**TASK REQUIREMENTS:** The answer is the exact run of lines in the listing below from the line containing "pinky tip: (1228, 916)" up to and including the line containing "index tip: (132, 167)", with pictures removed.

**SOURCE MATERIAL:**
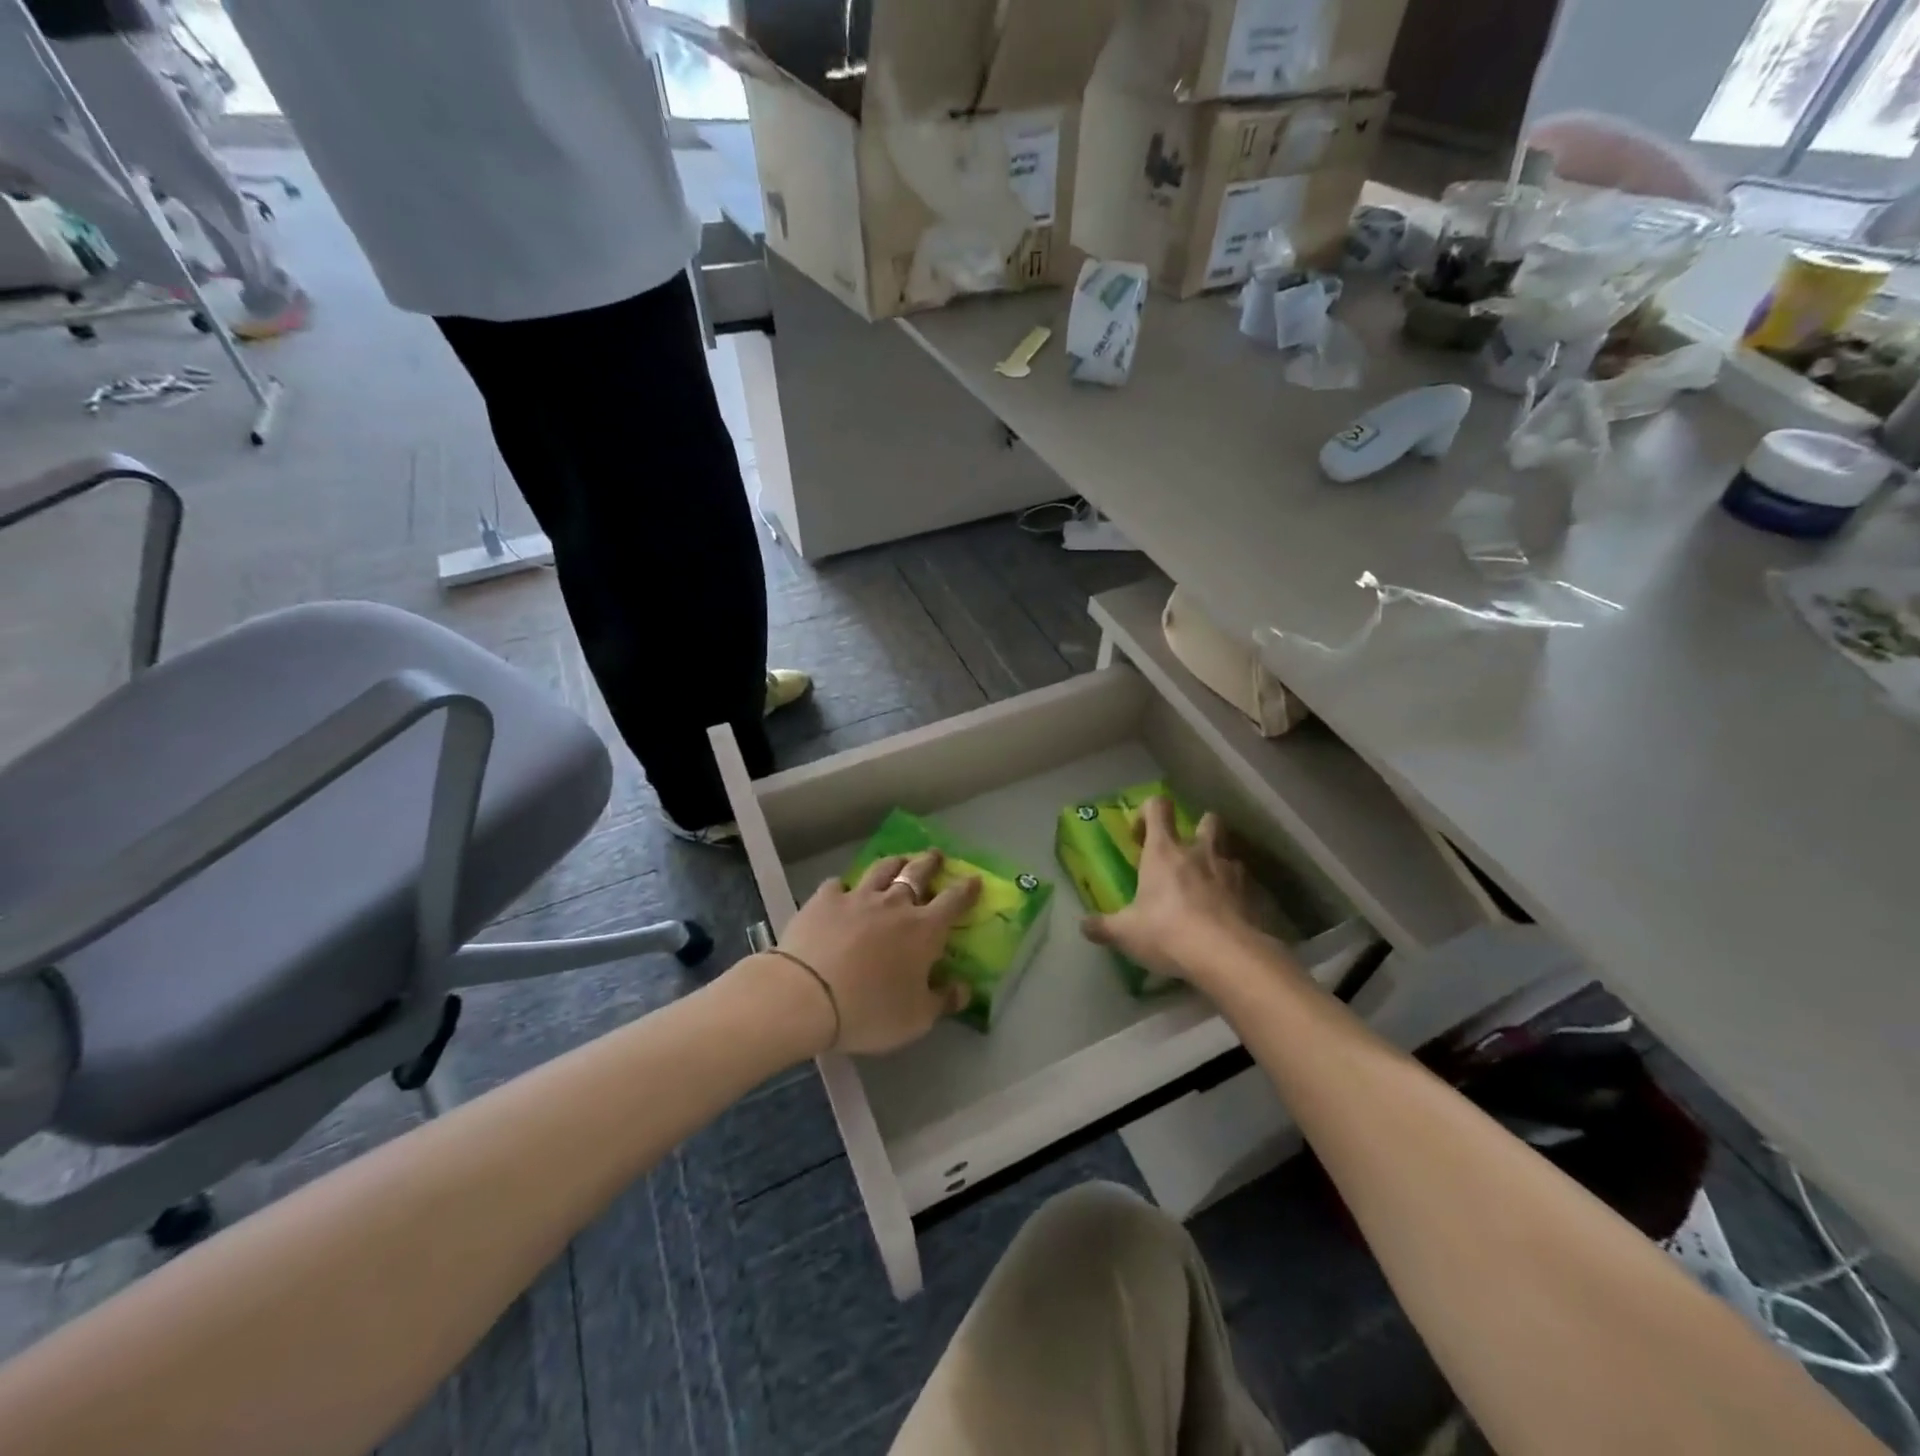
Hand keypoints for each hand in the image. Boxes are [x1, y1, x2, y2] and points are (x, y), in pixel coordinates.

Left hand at [772, 851, 979, 1055]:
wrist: (807, 995)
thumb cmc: (870, 1010)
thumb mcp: (916, 1019)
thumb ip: (943, 1001)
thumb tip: (964, 988)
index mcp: (924, 930)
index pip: (953, 902)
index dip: (966, 889)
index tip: (974, 879)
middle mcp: (894, 904)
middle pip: (917, 874)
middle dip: (930, 862)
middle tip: (935, 855)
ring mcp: (858, 898)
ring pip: (881, 869)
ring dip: (894, 862)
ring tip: (899, 859)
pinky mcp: (824, 900)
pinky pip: (838, 884)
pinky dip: (844, 886)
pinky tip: (842, 890)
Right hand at [1082, 798, 1271, 988]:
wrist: (1228, 956)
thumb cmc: (1167, 932)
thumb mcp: (1126, 933)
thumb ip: (1104, 927)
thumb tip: (1084, 926)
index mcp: (1164, 852)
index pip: (1158, 808)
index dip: (1148, 813)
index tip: (1139, 836)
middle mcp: (1200, 852)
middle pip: (1207, 820)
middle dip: (1198, 829)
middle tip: (1186, 854)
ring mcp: (1231, 871)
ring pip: (1229, 852)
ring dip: (1219, 864)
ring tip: (1208, 889)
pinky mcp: (1255, 895)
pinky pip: (1246, 885)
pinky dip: (1237, 894)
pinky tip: (1228, 916)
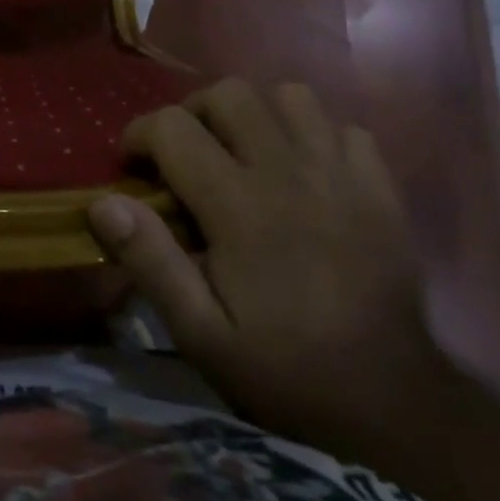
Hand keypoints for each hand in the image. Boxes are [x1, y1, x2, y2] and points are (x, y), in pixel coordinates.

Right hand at [89, 80, 449, 449]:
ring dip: (255, 113)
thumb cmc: (288, 370)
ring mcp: (341, 174)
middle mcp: (288, 172)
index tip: (132, 167)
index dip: (140, 135)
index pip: (173, 127)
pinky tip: (301, 169)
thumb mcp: (202, 334)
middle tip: (184, 154)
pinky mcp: (379, 187)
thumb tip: (102, 203)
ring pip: (289, 96)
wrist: (397, 406)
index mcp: (239, 206)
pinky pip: (342, 126)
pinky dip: (313, 134)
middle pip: (229, 94)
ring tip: (242, 151)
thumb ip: (150, 261)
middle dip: (193, 112)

**SOLUTION TO THIS PROBLEM:**
pinky tip: (1228, 916)
Hand keypoints for each hand in the image. Boxes are [x1, y1, x2, y2] and points are (x, y), in pixel coordinates.

Right hand at [89, 80, 449, 449]:
ring dip: (255, 113)
thumb cmc: (288, 370)
ring mcp: (341, 174)
middle mcp: (288, 172)
index tip: (132, 167)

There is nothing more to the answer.